Er lijkt in de tentoonstelling een culminatie van krachten te zitten. Van één portret over drie portretten, naar vijf, naar zestig, naar meer dan honderd in de toren. Aanvankelijk zijn de portretten ook figuratiever en minder fluks, dan volgt een hele reeks waarvoor Dillemans gebruik maakt van schilderijtjes die hij uit de kringloopwinkel gerecycleerd heeft en waar hij het portret boven schildert, met waterverf. Heel vreemde effecten geeft dit : de oorspronkelijke geschilderde huizen of landschappen schijnen er immers doorheen. In een volgende zaal geven officiële houten kaders een heel ander cachet aan de portretten.Wie in de grote zalen binnenkijkt, merkt de overvloed en herkent met moeite nog de individuen, zo gaan de portretten over in een waas van zwart en wit en grijs
Bedoeling van een expressionist is altijd om het innerlijke van een personage naar buiten te laten komen. Het is duidelijk dat Dillemans een expert in lijnvoering is, hij denkt hier over na, experimenteert, vernieuwt, en probeert zo op een hoger niveau te komen. Hij probeert de geportretteerde los te tillen van de aarde. Hij probeert uiterlijke vorm en inwendige sterkte in elkaar te laten overgaan. Omwille van het gebruik van foto’s of busten botst de methode van Dillemans op haar limieten : zijn voorgangers in de portretkunst de voorbije eeuwen werkten immers met de geportretteerde als levend model. Dat liet toe zelfs in een niet-expressionistische stijl veel van de innerlijke details van het onderwerp vast te leggen. Het gevecht van Dillemans met de verf, dagelijks, ieder uur van de dag, resulteert echter zeker in immens respect voor iedere creatieveling, zelfs bij een bijkomende barrière zoals de bustes voor Griekse schrijvers zoals Socrates en Euripides. Zo legt een bekend portret van Yukio Mishima met een hoofdband met Japanse keizerlijke symbolen, bij ingewijden het verband met diens spectaculaire zelfmoord in 1970, voor niet-ingewijden blijft enkel het beeld van een soort fanaticus overeind.

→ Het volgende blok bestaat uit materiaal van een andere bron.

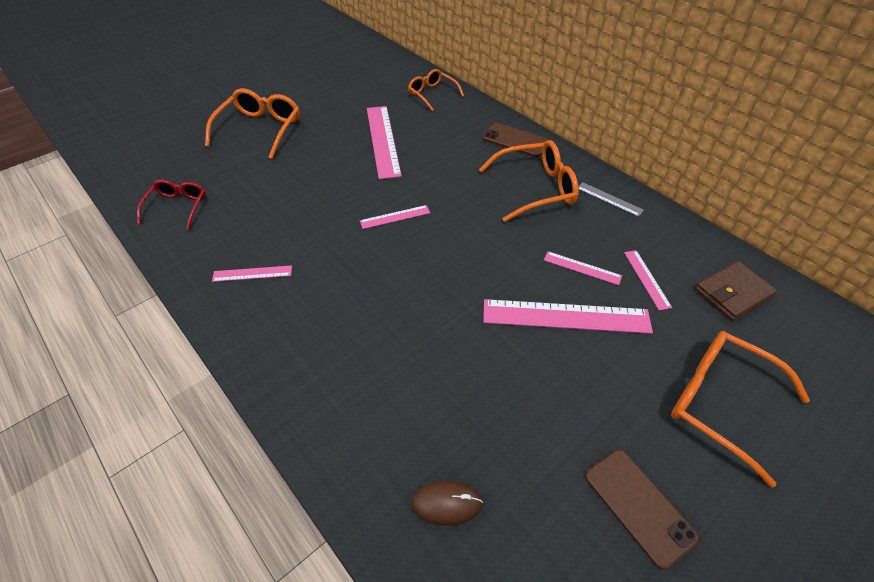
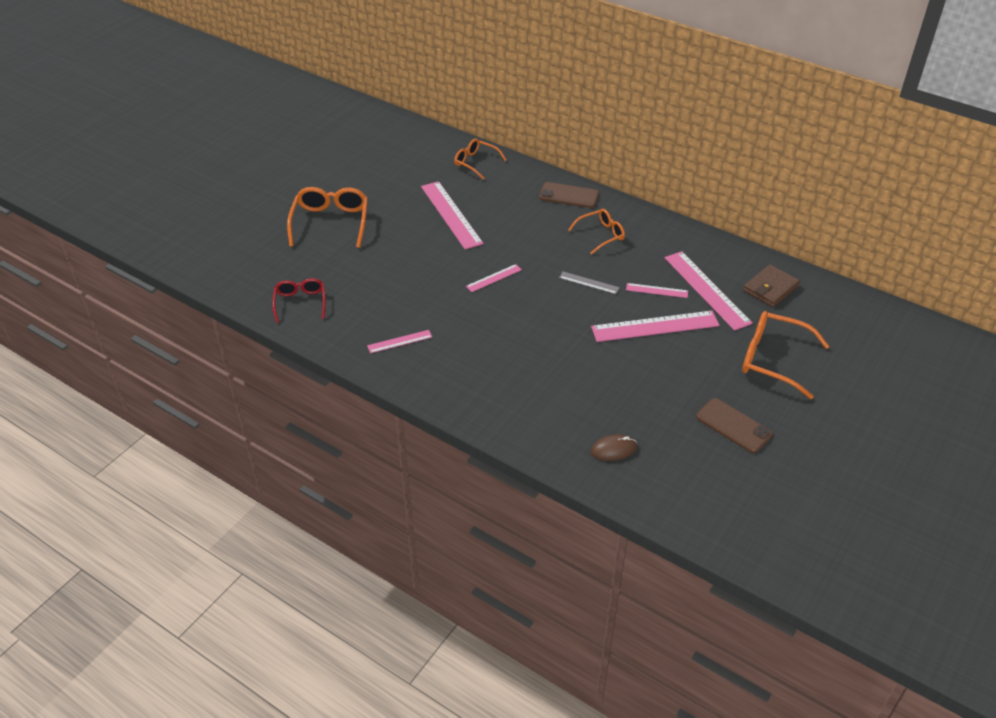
camera: 15 degrees left, 5 degrees down
orange glasses [479,140,579,222] -> orange glasses [568,209,625,255], size x0.62
grey ruler [579,182,644,217] -> grey ruler moved to [559,271,620,294]
pink ruler [624,250,672,310] -> pink ruler [665,251,753,331], size x1.99

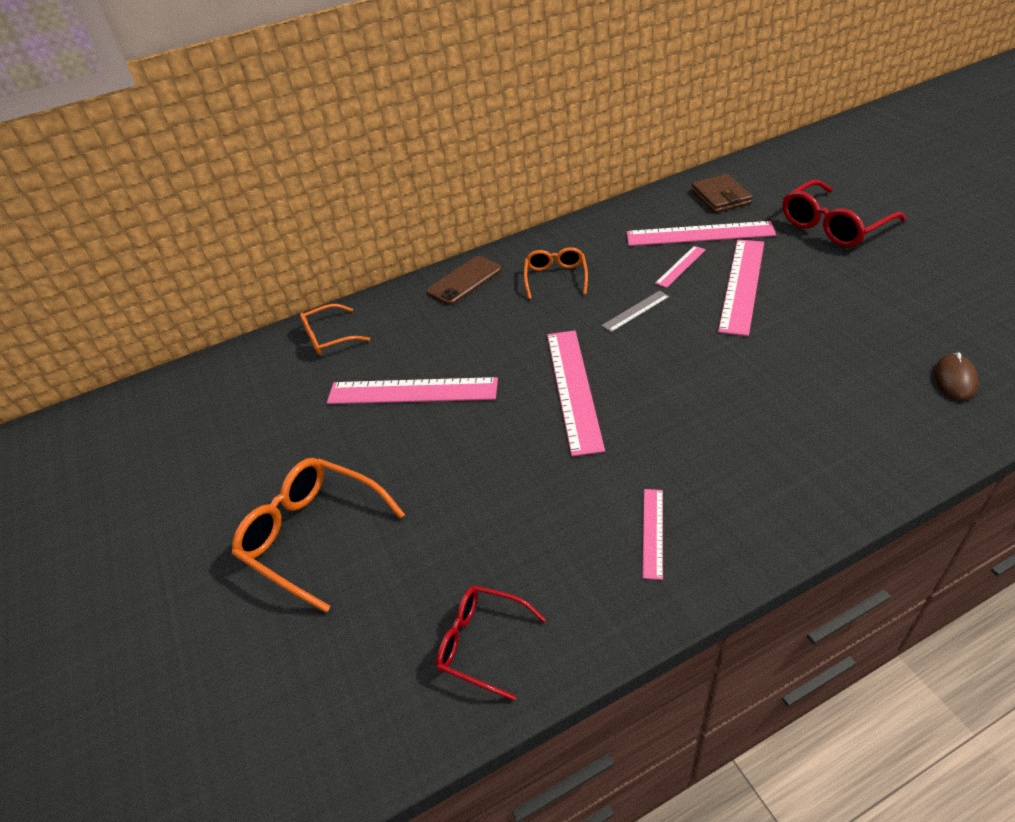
camera: 55 degrees left, 0 degrees up
pink ruler [466,264,522,292] -> pink ruler [547,330,605,457], size x1.99
brown phone [696,398,773,453] -> none
orange glasses [742,311,829,399] -> red glasses [783,180,906,247]

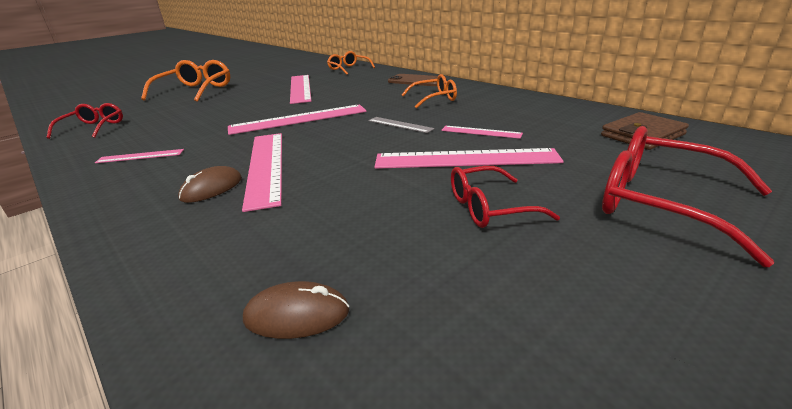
camera: 70 degrees right, 15 degrees down
pink ruler [627,221,776,246] -> pink ruler moved to [242,133,282,212]
none -> brown mouse [178,166,242,203]
none -> red glasses [451,166,560,228]

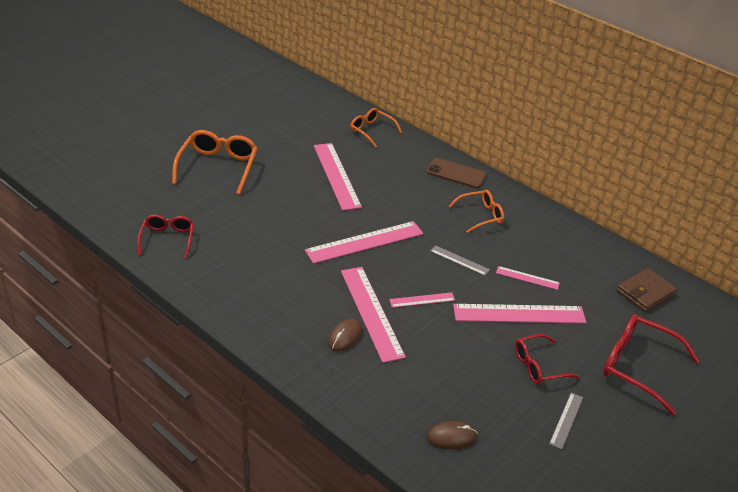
camera: 10 degrees left, 10 degrees up
pink ruler [95,149,184,163] -> pink ruler moved to [389,292,455,308]
none -> grey ruler [549,393,583,449]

De tentoonstelling toont door opstelling en gebruik van materialen de emotionele kracht en de doorwrochtheid van de schilder voor zijn onderwerpen. Geen indruk wordt achterwege gelaten om respect af te dwingen voor ieder levend wezen dat ooit geschreven of gedacht heeft op deze aarde. Alleen jammer dat er nog maar enkele levende schrijvers in de reeks aanwezig zijn, zoals bijvoorbeeld Jeroen Brouwers of Ruth Rendell. Gelukkig zitten er nog levende sportmensen tussen zoals Eddy Merckx, en levende muzikanten zoals Leonard Cohen. Maar ook zij schrijven onvergankelijke geschiedenis, en vermoedelijk is het dat wat Dillemans hier wou bewijzen.
Nog tot 16 juni in het kasteel van Gaasbeek, dagelijks open van 10 uur tot 18 uur. Maandag gesloten.